Visual card helps Edmonton police and drivers communicate better
December 4, 2019 By Staff
“We understand that being stopped by police can be a stressful situation for a motorist, and even more so if there is a communication barrier between you and that officer,” says Const. Trevor Claydon, with EPS Traffic Services.
“Last year I had an interaction with a Deaf driver where communication was a concern. I wanted to do something more to help us understand each other better, break down the barriers, and reduce the stress during the traffic stop.”
Claydon discovered police agencies across North America had similar problems, and some had created information cards to aid with communication. This prompted the traffic constable to work with Edmonton’s Deaf and hard of hearing community to develop a similar tool to meet the needs of both officers and drivers.
The card’s design is simple and straightforward, with common visual symbols and text that can be pointed at by either party to facilitate conversation.
One side of the card informs the officer the driver has hearing loss, provides communication tips, as well as the best options to communicate with the particular driver. Side two includes the various reasons for the traffic stop, what documentation the officer may require from the driver, and symbols for the driver to request various forms of assistance.
Drivers are encouraged to keep the card in their vehicles where it is easily accessible, preferably on their sun visor or with their vehicle documents. EPS officers involved in vehicle stops will also carry the card in their police cruiser.
Cards are available free of charge to the public at all EPS division stations, as well as at the Deaf and Hear Alberta office located in the Alberta School for the Deaf.
“EPS officers deal with members of the Deaf and hard of hearing community on a regular basis, and while we utilize Text with 911 and TTY technology for emergency and complaint calls, and offer training and interpreters when needed, we can still face challenges communicating one-on-one,” Deputy Chief Greg Preston says.
“The visual nature of the card will help us share information more effectively and bridge these communication gaps, so we can continue to provide the same level of service to all members of the community.”
In Canada, Deaf persons are entitled to equal treatment and access to services under the law.

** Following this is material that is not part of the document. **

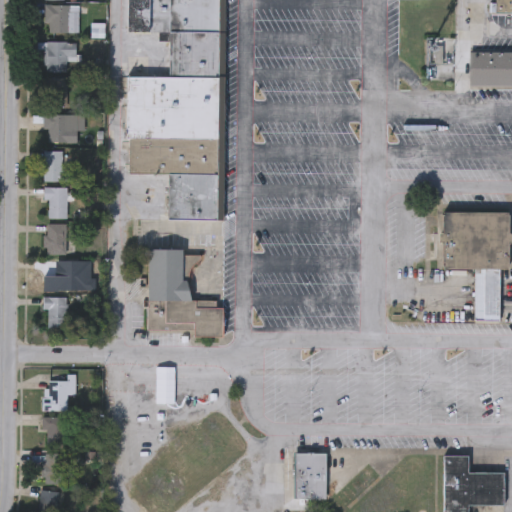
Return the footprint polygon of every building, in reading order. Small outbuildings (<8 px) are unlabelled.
[(223,0),(224,221),(166,221),(166,174),(125,174),(125,78),(167,78),(167,31),(126,32),(126,0),(223,0)] [(511,0),(511,13),(493,13),(493,0),(511,0)] [(77,32),(44,32),(44,4),(77,4),(77,32)] [(74,71),(43,71),(43,41),(74,41),(74,71)] [(511,85),(467,85),(468,51),(511,51),(511,85)] [(44,107),(44,77),(66,77),(66,107),(44,107)] [(76,114),(76,142),(44,142),(44,114),(76,114)] [(42,180),(43,151),(62,151),(61,181),(42,180)] [(66,217),(45,218),(45,187),(66,186),(66,217)] [(473,270),(439,270),(440,213),(508,213),(507,269),(499,269),(498,322),(473,322),(473,270)] [(44,254),(44,223),(65,223),(65,254),(44,254)] [(198,259),(195,263),(191,265),(187,271),(187,274),(185,283),(189,300),(215,301),(215,308),(220,308),(220,337),(192,336),(192,331),(145,330),(147,251),(182,251),(181,254),(198,254),(198,259)] [(42,290),(42,260),(66,260),(66,290),(42,290)] [(46,308),(42,308),(42,296),(66,296),(66,327),(46,327),(46,308)] [(74,394),(66,394),(66,410),(42,410),(43,380),(65,380),(65,373),(75,373),(74,394)] [(65,416),(65,447),(41,447),(41,416),(65,416)] [(324,497),(293,497),(293,451),(324,451),(324,497)] [(41,482),(41,453),(77,453),(77,462),(65,462),(65,482),(41,482)] [(502,471),(502,504),(467,504),(467,511),(443,511),(443,454),(467,453),(467,471),(502,471)] [(58,511),(38,511),(38,490),(58,490),(58,511)]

The Canadian Hearing Society reports that there are 3.15 million Canadians who are hard of hearing, and 340,000 who are Deaf.
It is a common misconception that Deaf people do not drive. Driving tests are the same for everyone, and hearing is not a factor for auto insurance. Numerous studies have recognized that individuals who are Deaf or hard of hearing are as safe as drivers who can hear.
“Whether you have a mild hearing loss or profound deafness, hearing less does not mean living less,” says Cindy Pilz, Deaf Services Manager with Deaf and Hear Alberta.
“Our vision is a world where the Deaf, hard of hearing, and those at risk of hearing loss, are recognized and respected so they can fully participate in society, and this placard aims to do just that. With the placard in place, I feel it will make a huge impact, and this initiative shows how much the Edmonton Police Service really cares about our community.”